Биограф Екатерины XIX столетия Брикнер называет все это «нелепой болтовней среди немногих офицеров. Однако реакция Екатерины и ее приближенных на эту историю была скорая и жестокая. Гурьева и Хрущева быстренько обезглавили, еще несколько офицеров отправили на каторгу. Причем главарей на допросах не пытали — быть может, из гуманизма, а быть может, и для того, чтобы не копать слишком глубоко, мало ли какие имена могли всплыть…
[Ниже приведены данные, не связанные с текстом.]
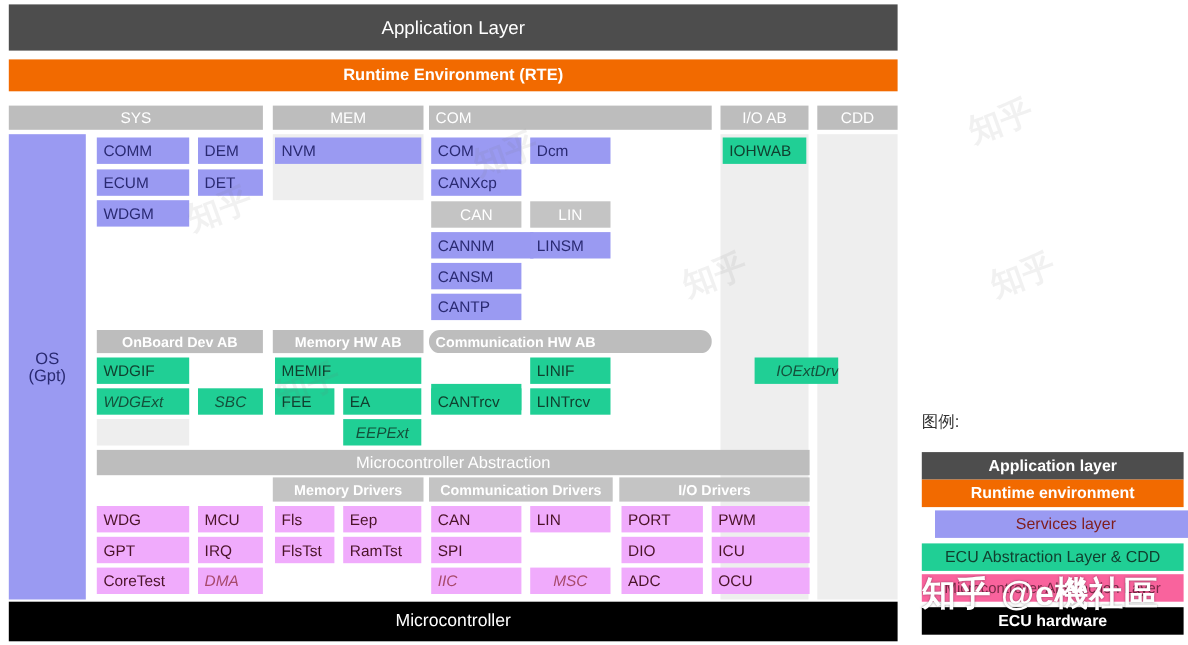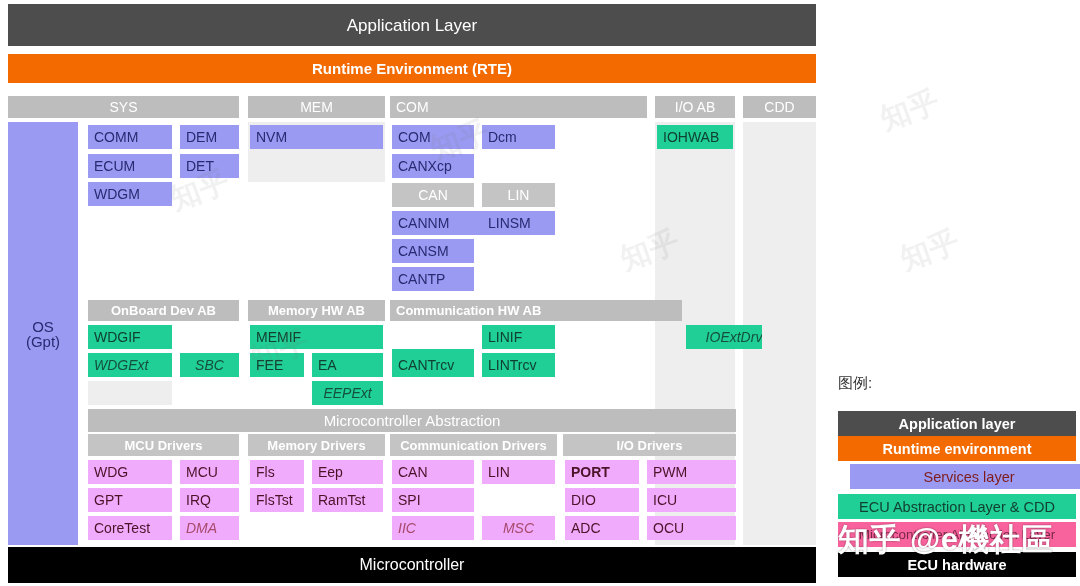--- a/index.html
+++ b/index.html
@@ -141,7 +141,7 @@
 
 <div class="box c-grp lbl-center subbar" style="left:88px; top:300px; width:151px;">OnBoard Dev AB</div>
 <div class="box c-grp lbl-center subbar" style="left:248px; top:300px; width:137px;">Memory HW AB</div>
-<div class="box c-grp lbl-left subbar" style="left:390px; top:300px; width:292px;">Communication HW AB</div>
+<div class="box c-grp lbl-left subbar" style="left:390px; top:300px; width:257px;border-radius:10px;">Communication HW AB</div>
 
 <div class="box c-ecu lbl-left tile" style="left:88px; top:325px; width:84px;">WDGIF</div>
 <div class="box c-ecu lbl-left tile italic" style="left:88px; top:353px; width:84px;">WDGExt</div>

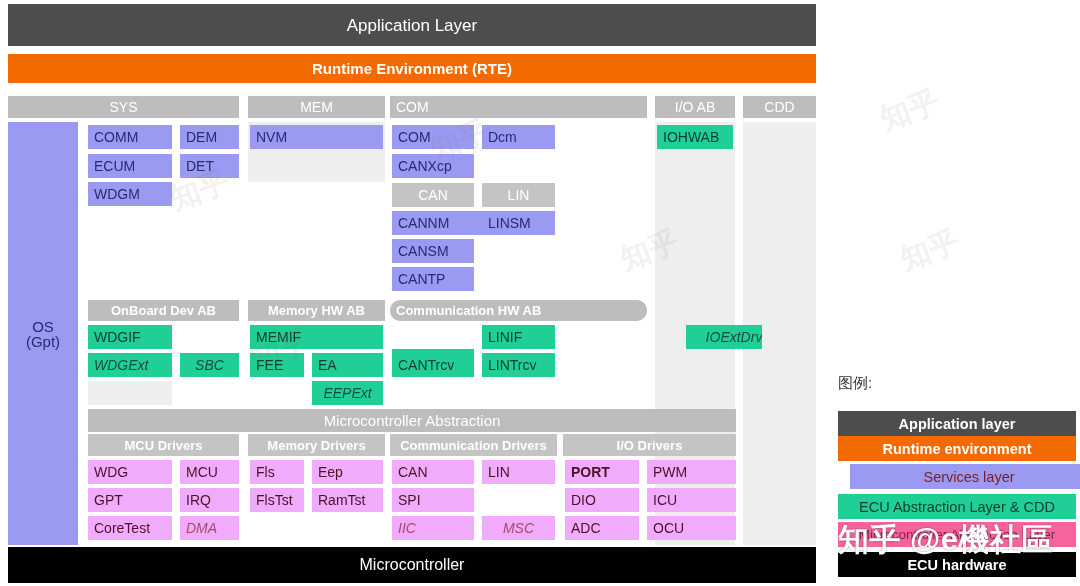--- a/index.html
+++ b/index.html
@@ -162,7 +162,6 @@
 
 <div class="box c-grp lbl-center" id="mcal-title" style="left:88px; top:409px; width:648px;">Microcontroller Abstraction</div>
 
-<div class="box c-grp2 lbl-center mcal-grp" style="left:88px; top:434px; width:151px;">MCU Drivers</div>
 <div class="box c-grp2 lbl-center mcal-grp" style="left:248px; top:434px; width:137px;">Memory Drivers</div>
 <div class="box c-grp2 lbl-center mcal-grp" style="left:390px; top:434px; width:167px;">Communication Drivers</div>
 <div class="box c-grp2 lbl-center mcal-grp" style="left:563px; top:434px; width:173px;">I/O Drivers</div>

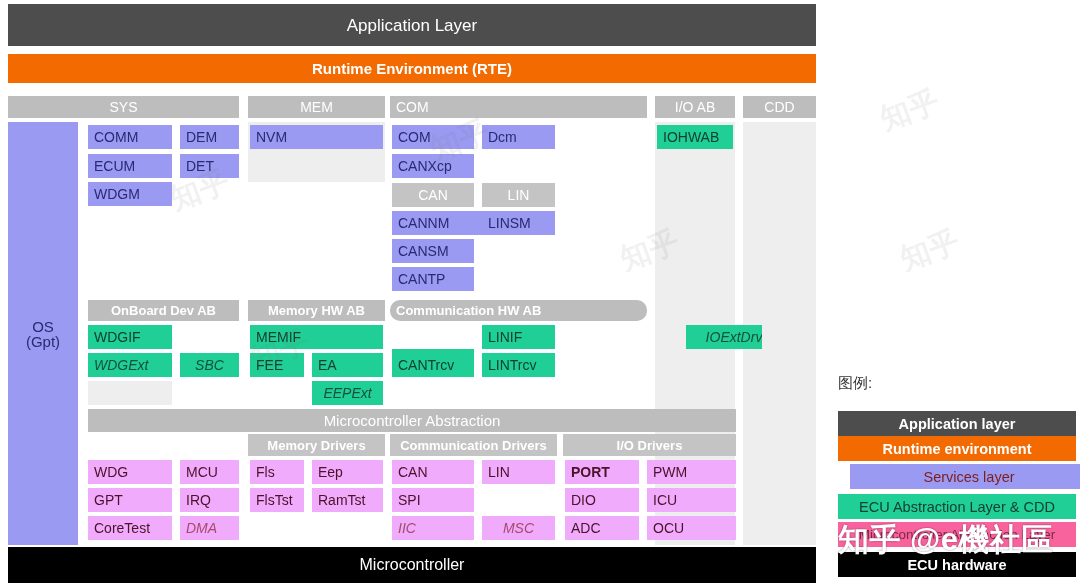--- a/index.html
+++ b/index.html
@@ -184,7 +184,7 @@
 <div class="box c-mcal lbl-left tile italic" style="left:392px; top:516px; width:82px;">IIC</div>
 <div class="box c-mcal lbl-center tile italic" style="left:482px; top:516px; width:73px;">MSC</div>
 
-<div class="box c-mcal lbl-left tile" style="left:565px; top:460px; width:74px;font-weight:bold;">PORT</div>
+<div class="box c-mcal lbl-left tile" style="left:565px; top:460px; width:74px;">PORT</div>
 <div class="box c-mcal lbl-left tile" style="left:647px; top:460px; width:89px;">PWM</div>
 <div class="box c-mcal lbl-left tile" style="left:565px; top:488px; width:74px;">DIO</div>
 <div class="box c-mcal lbl-left tile" style="left:647px; top:488px; width:89px;">ICU</div>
1762 год. Заговор Рославлева, Ласунского и Хитрово. Это — обделенные, считающие, что за участие в перевороте получили слишком мало. Детали толком неизвестны, но с троицей обошлись мягко, всего лишь устроили крепкую словесную взбучку. Екатерина не без цинизма письменно велела одному из своих приближенных передать озабоченным нытикам, что денег им требовать стыдно, коли уж они помогали ей взойти на престол ради благородной цели, «для поправления недостатков в отечестве своем». Казна, одним словом, не резиновая, и на всех не напасешься, мало ли Вас таких тогда орало на улицах…

1763 год, весна. Троица все же не унялась — на сей раз она возмущенна устойчивым слухами о намерении Екатерины обвенчаться с Григорием Орловым. Пошли разговоры, что среди гвардии ведется агитация в пользу двух братьев Иоанна Антоновича, что в заговор замешаны опять‑таки Панин и вездесущая княгиня Дашкова…

И на сей раз поступили достаточно мягко. Камер‑юнкера Хитрово выслали в его имение, а капитанов Измайловского Полка (снова этот полк!) Ласунского и Рославлева турнули в отставку…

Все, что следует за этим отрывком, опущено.